Data to process —
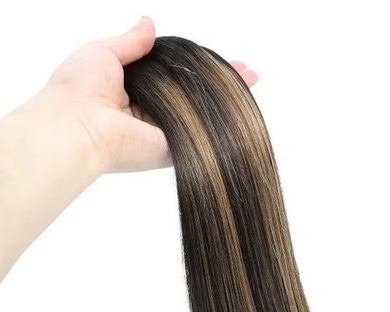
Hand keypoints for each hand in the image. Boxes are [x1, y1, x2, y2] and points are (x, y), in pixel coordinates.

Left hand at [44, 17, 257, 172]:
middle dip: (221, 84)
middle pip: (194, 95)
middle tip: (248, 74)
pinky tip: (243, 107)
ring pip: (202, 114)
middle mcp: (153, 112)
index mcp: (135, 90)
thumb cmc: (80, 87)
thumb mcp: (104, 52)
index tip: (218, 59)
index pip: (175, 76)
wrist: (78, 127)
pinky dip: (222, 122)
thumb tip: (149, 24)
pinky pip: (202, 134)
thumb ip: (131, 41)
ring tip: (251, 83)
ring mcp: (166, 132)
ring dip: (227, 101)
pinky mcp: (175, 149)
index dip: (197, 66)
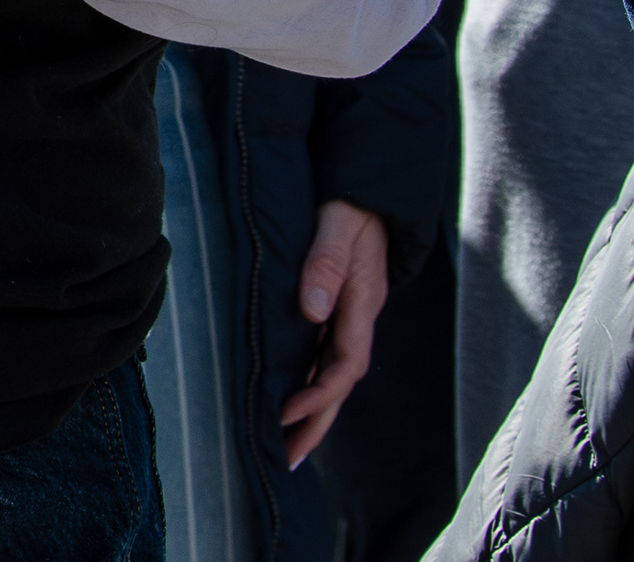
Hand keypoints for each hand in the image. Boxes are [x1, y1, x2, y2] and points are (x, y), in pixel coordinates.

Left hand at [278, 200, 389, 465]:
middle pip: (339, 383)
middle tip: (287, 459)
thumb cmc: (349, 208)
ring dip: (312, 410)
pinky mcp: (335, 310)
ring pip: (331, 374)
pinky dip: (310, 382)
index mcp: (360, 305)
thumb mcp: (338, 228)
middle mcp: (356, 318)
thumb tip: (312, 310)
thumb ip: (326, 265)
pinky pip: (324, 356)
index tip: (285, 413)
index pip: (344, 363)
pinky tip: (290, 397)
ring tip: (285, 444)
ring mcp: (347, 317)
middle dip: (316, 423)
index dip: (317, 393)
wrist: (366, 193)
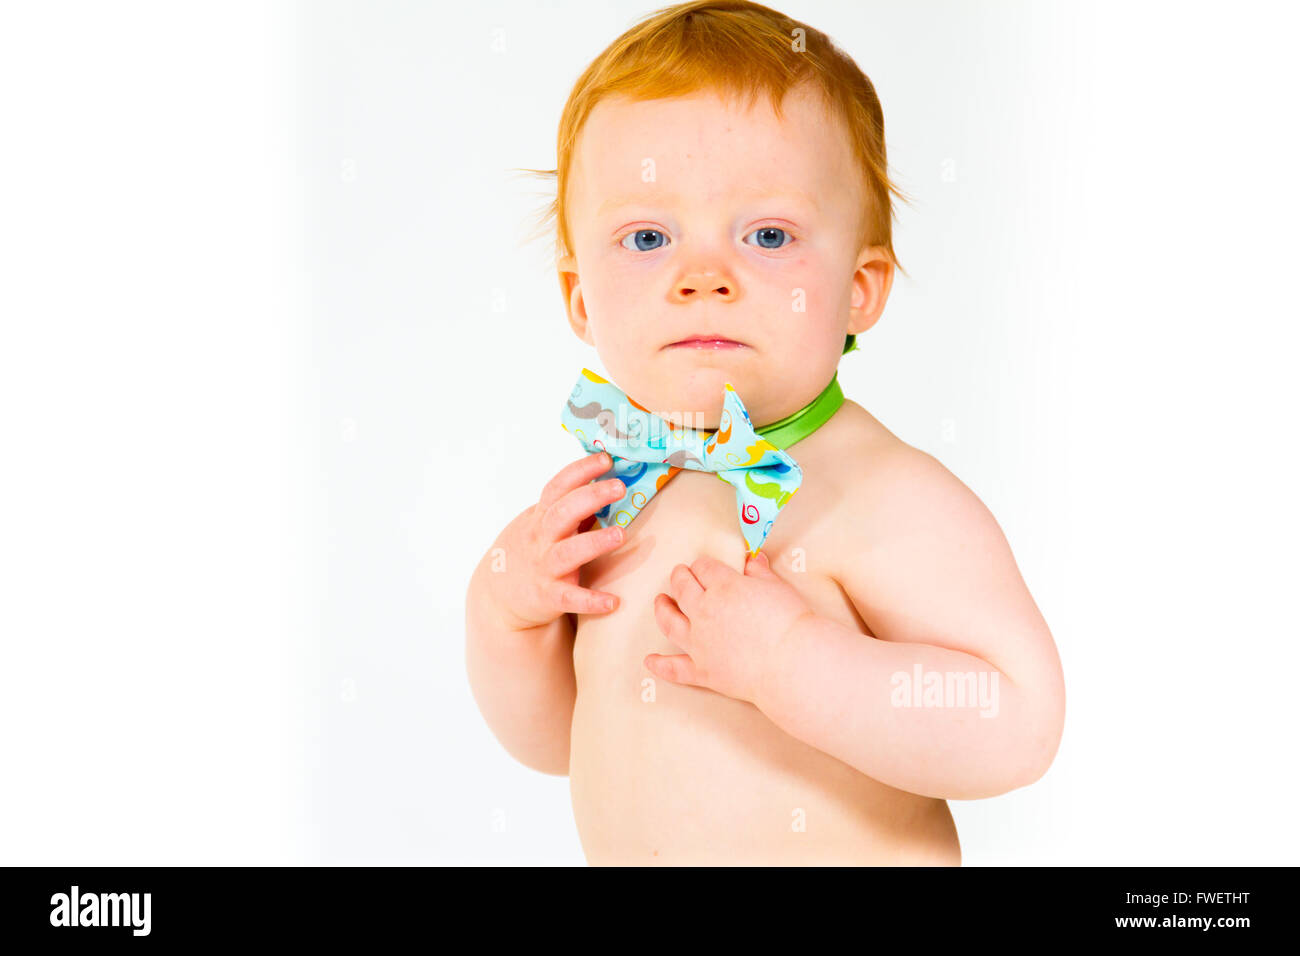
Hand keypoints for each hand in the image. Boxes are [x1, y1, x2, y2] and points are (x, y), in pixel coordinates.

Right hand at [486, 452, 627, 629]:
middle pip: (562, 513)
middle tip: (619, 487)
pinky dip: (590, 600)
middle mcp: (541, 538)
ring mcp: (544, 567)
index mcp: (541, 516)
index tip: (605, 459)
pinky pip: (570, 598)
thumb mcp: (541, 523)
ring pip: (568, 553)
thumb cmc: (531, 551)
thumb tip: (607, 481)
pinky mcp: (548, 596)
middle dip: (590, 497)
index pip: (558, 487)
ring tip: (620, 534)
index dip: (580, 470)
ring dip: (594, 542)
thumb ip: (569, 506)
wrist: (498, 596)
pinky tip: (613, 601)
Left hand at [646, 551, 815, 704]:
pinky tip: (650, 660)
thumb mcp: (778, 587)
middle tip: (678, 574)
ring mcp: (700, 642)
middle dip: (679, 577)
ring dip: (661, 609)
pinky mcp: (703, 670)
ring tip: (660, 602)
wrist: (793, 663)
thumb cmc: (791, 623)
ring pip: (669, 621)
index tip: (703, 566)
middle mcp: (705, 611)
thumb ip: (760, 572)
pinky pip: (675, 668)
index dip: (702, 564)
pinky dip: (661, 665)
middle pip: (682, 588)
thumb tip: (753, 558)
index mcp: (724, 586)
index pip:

Instructions to follow — Tell how many lines of the data contain "Left". Nothing but the number belongs in the reply.

Exercise output — 3